Stored data:

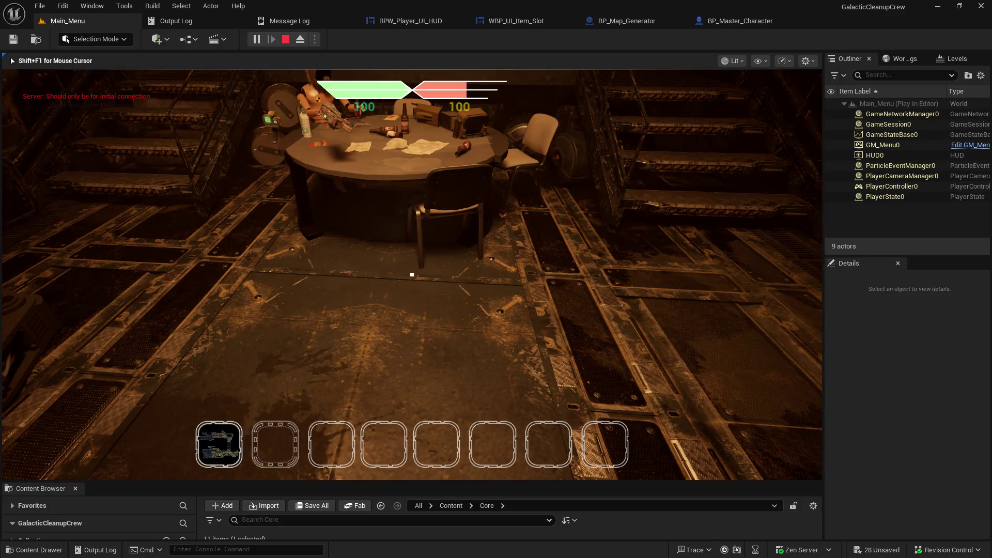
pyautogui.press('1')
pyautogui.press('2')
pyautogui.press('3')
pyautogui.press('4')
pyautogui.press('2')
pyautogui.press('1')
pyautogui.press('2')
pyautogui.press('1')
pyautogui.press('2')
pyautogui.press('1')
pyautogui.press('2')
pyautogui.press('1')
pyautogui.press('2')
pyautogui.press('1')
pyautogui.press('2')
pyautogui.press('1')
# - Move the player back from the table and stop the play-in-editor session
pyautogui.scroll(-1, 412, 275)
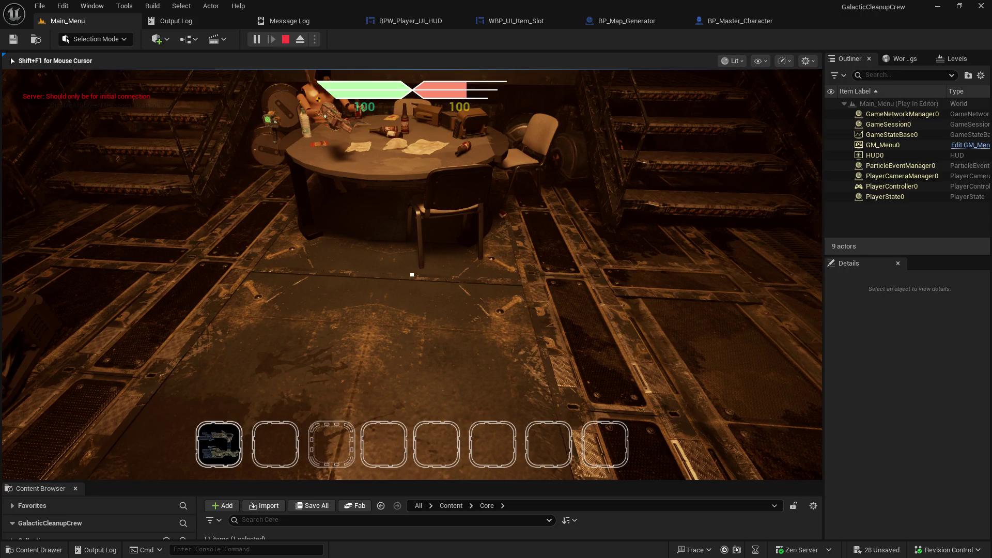
pyautogui.scroll(-2, 412, 275)
pyautogui.scroll(4, 411, 274)
pyautogui.scroll(-2, 412, 274)
pyautogui.scroll(1, 412, 274)
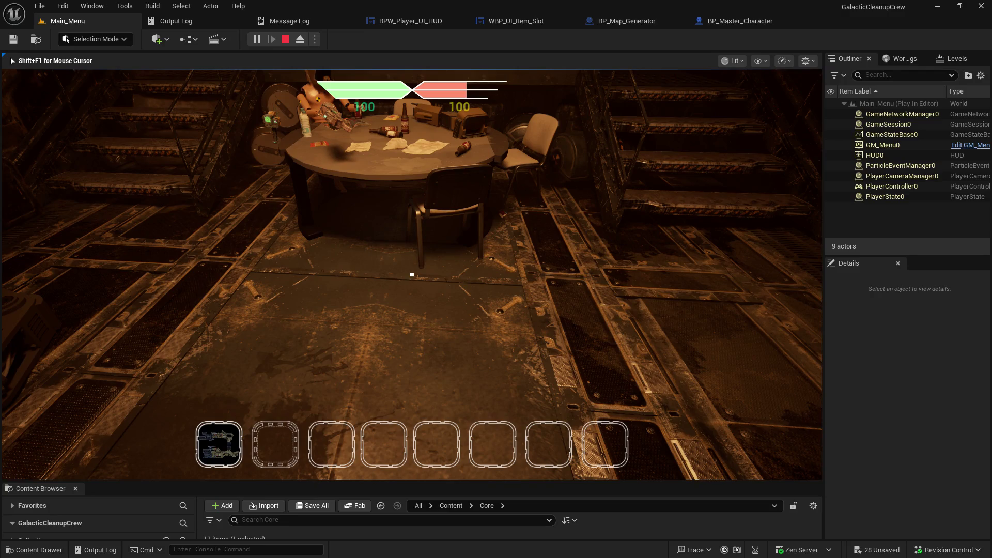
pyautogui.press('s')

▸ Problem to solve
Could the data be reproduced exactly, with the pictures omitted?

▸ Exercise output
pyautogui.press('1')
pyautogui.press('2')
pyautogui.press('3')
pyautogui.press('4')
pyautogui.press('2')
pyautogui.press('1')
pyautogui.press('2')
pyautogui.press('1')
pyautogui.press('2')
pyautogui.press('1')
pyautogui.press('2')
pyautogui.press('1')
pyautogui.press('2')
pyautogui.press('1')
pyautogui.press('2')
pyautogui.press('1')
# - Move the player back from the table and stop the play-in-editor session
pyautogui.scroll(-1, 412, 275)
pyautogui.scroll(-2, 412, 275)
pyautogui.scroll(4, 411, 274)
pyautogui.scroll(-2, 412, 274)
pyautogui.scroll(1, 412, 274)
pyautogui.press('s')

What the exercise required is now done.